Because that’s what Rodgers did get. Nothing.

That year, the sports writers gave their manager of the year award to Steve Clarke, whose team finished fifth, and thus didn’t even qualify for Europe. They didn’t make Hampden either; they lost to Aberdeen in the Scottish Cup quarter finals and were thrashed, by us, before that round in the League Cup. Motherwell made it to two finals that year … we won both.

Steve Clarke’s award was flat-out ridiculous.

There was nothing to credit it whatsoever except that it stopped Rodgers, which has always seemed to me as if it’s all it was meant to do.

The hacks who cast their vote for Clarke must have been sniggering as they did it.

The PFA award was an even bigger piss-take; it went to Jack Ross at St Mirren, who at least won something that year. Nevertheless, he must wonder just how in the Hell his peers arrived at that illogical conclusion.

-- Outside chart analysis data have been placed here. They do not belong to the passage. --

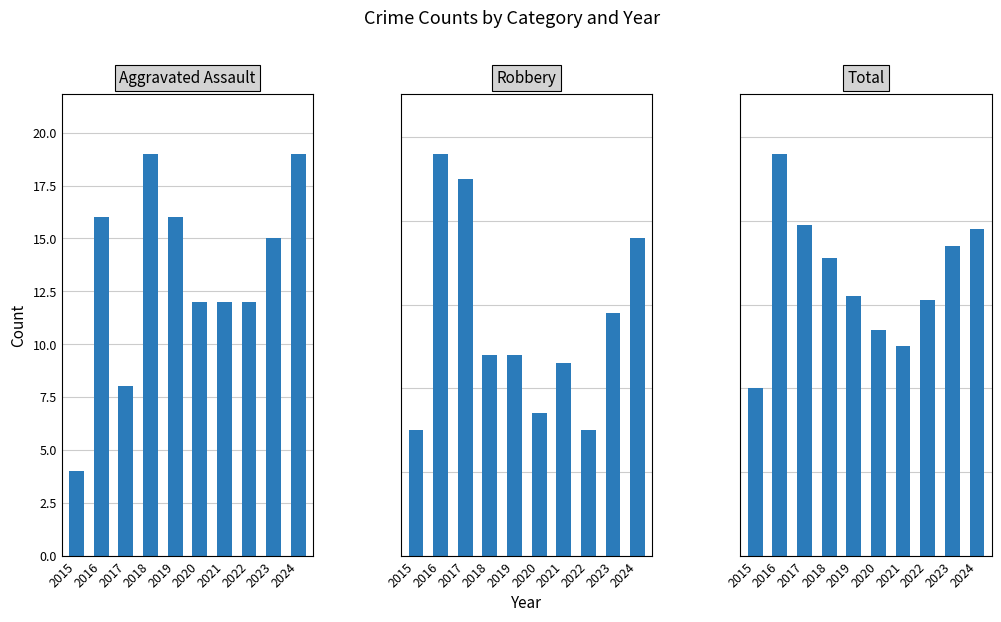

Where does the Robbery series first go above 24?

2016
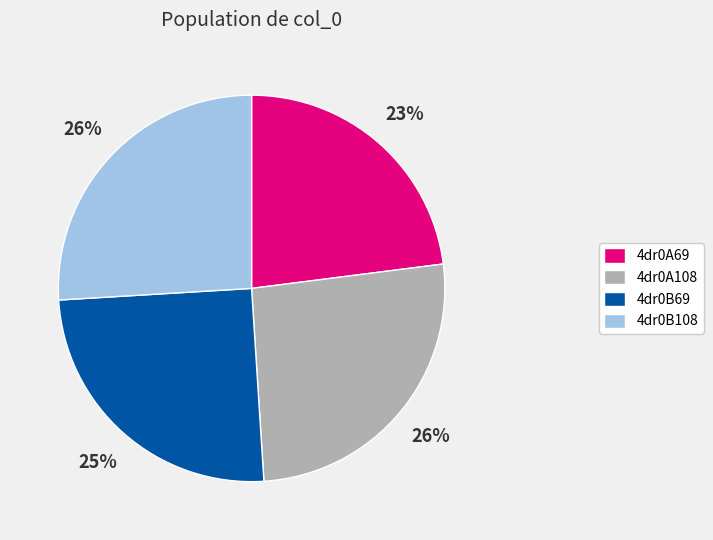

What is the ratio of the value at 4dr0B69 to the value at 4dr0A69?

1.1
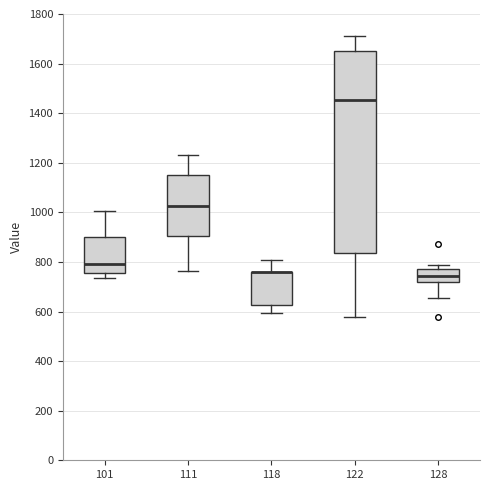

Reading left to right, transcribe this box plot: for each box, give where its median line is, the range the box spans, and where its two whiskers end, as read against the y-axis. The values are not printed on the chart, so give them approximately, as read against the axis.

101: median 800, box 760 to 900, whiskers 740 to 1000
111: median 1020, box 900 to 1160, whiskers 760 to 1240
118: median 760 (drawn on the box's upper edge), box 620 to 760, whiskers 600 to 800
122: median 1460, box 840 to 1660, whiskers 580 to 1720
128: median 740, box 720 to 780, whiskers 660 to 780 (just above the box's upper edge)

All this is to say that both organisations look totally ridiculous in giving their award to Steven Gerrard this season, as Callum Davidson pulls off what all of them acknowledge to be a minor miracle.

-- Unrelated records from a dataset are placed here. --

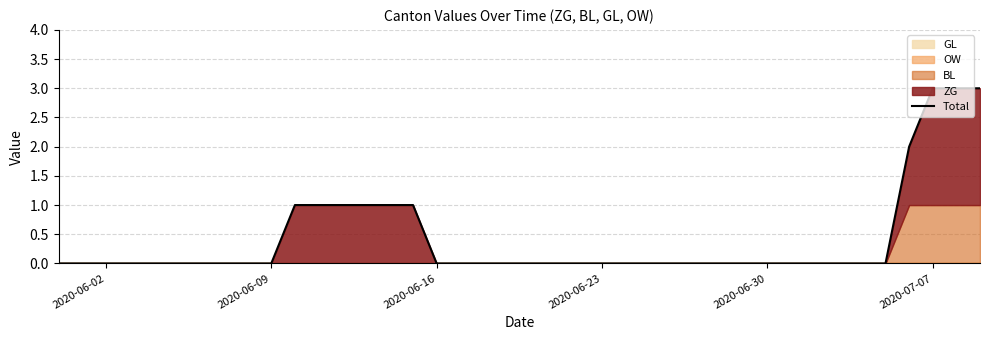

What is the value of the 14th point from the left?

1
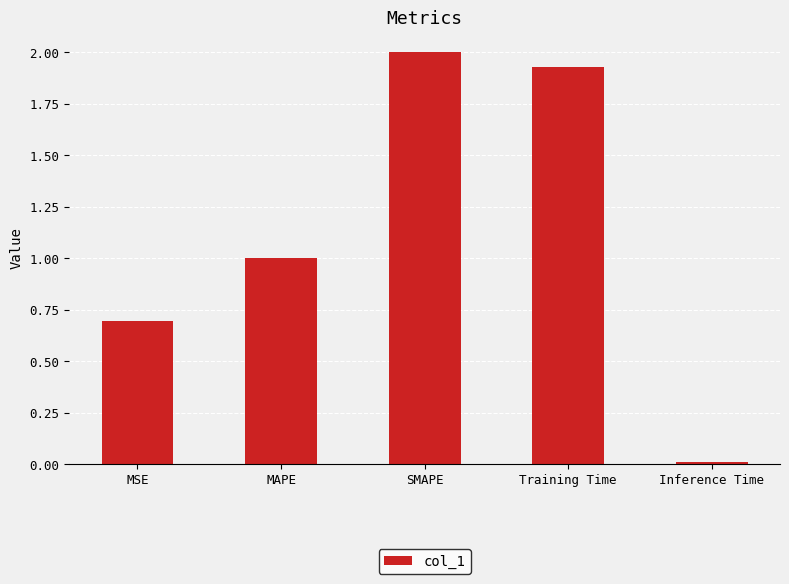

The value at MAPE is 1.0. True or false?

True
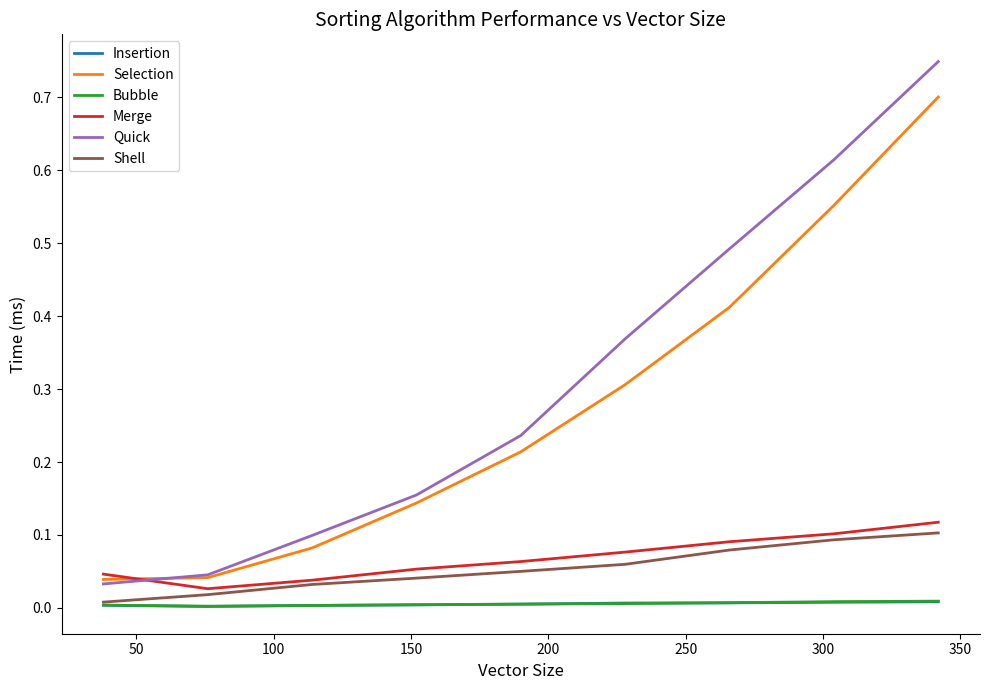

True or false: Shell and Quick intersect in this chart.

False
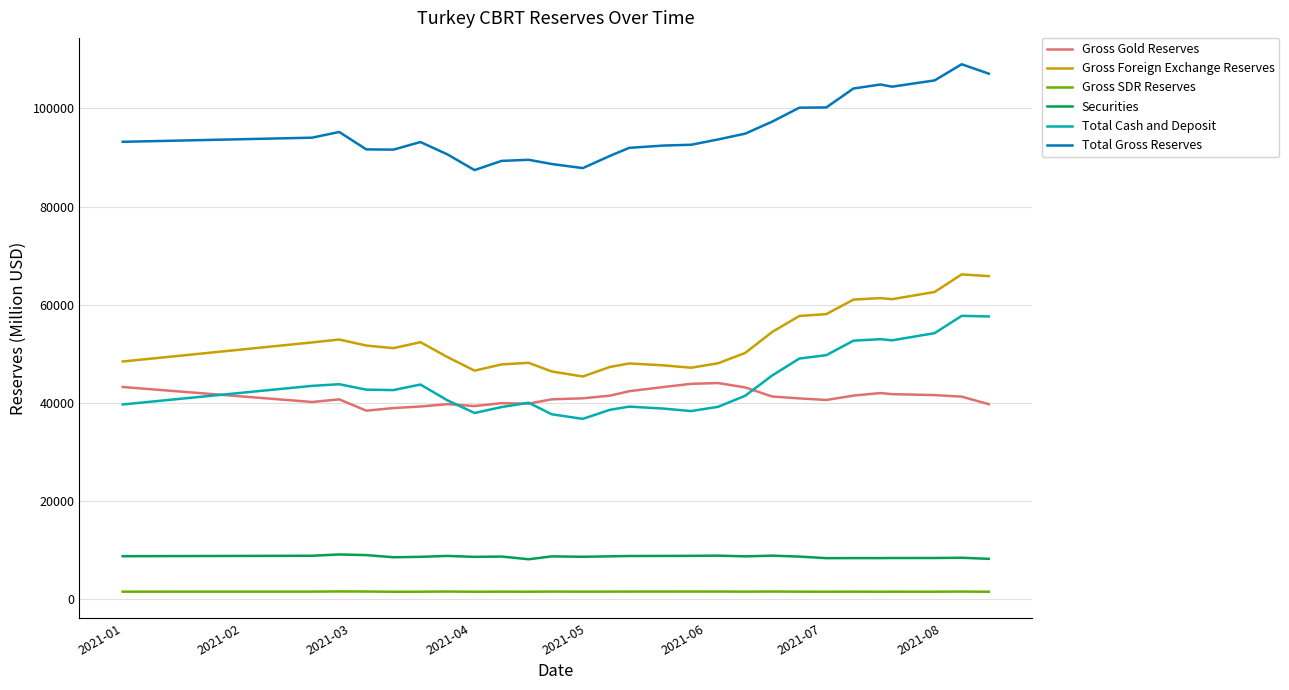

True or false: Total Gross Reserves and Total Cash and Deposit intersect in this chart.

False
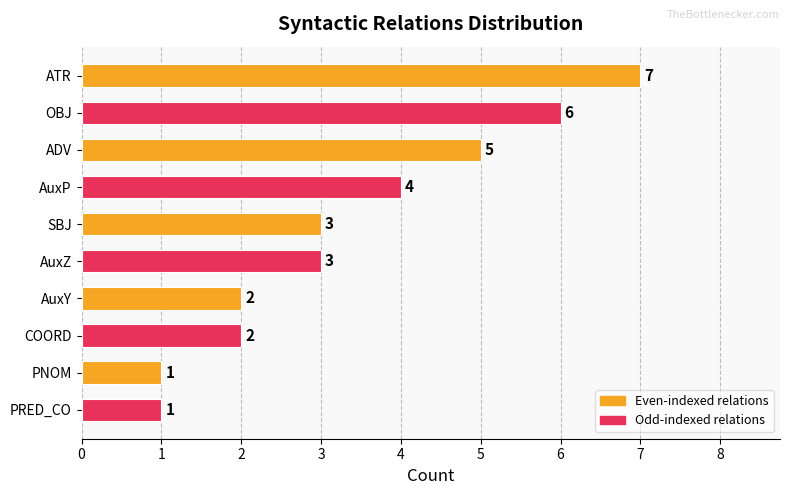

What is the maximum value shown in the chart?

7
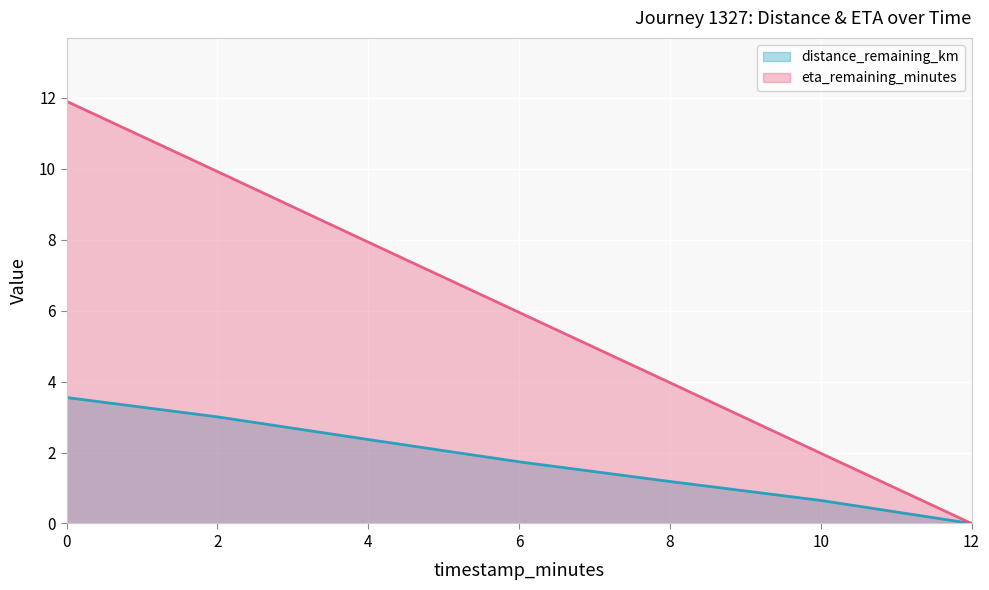

Is the value of eta_remaining_minutes (line) at 12 greater than the value of distance_remaining_km (line) at 0?

No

You have some of the same hacks who’ve defended the Gerrard decision openly asking if Davidson’s achievement is one of the greatest in the history of the game.

What an embarrassment as future football historians who, in acknowledging that, will be shocked to find that he didn’t win either of the manager awards for doing it. Gerrard’s “triumph” is perverse and it’s all the excuses which were tossed off when Rodgers was denied it which make it so, as if it’s not automatically obvious anyway.

“Oh he had all the resources in the world,” was the constant refrain, as if Gerrard has done this with table scraps and a zero spending strategy. Callum Patterson has made St Johnstone the second most successful club in Scotland in the last decade, and that on its own should have elevated him above all his peers … it’s Hall of Fame worthy.

But not manager of the year worthy. That verdict is a stain on both organisations who give the award out. They have reverted to fan-boy gushing over their hero instead of offering the prize for outstanding achievement.

It is a joke, to be frank, and one that has more to do with the club Gerrard manages and the outpouring of relief that they’ve won something than it is a direct snub to Patterson, although he and future fans will be no less bewildered by it.

It’s only a Celtic manager who can be snubbed for winning a grand slam.

It’s only when one trophy is won by an Ibrox boss that someone else can be snubbed for getting two out of three.

The history books may not record it, but every sane person who didn’t have a vote knows who won.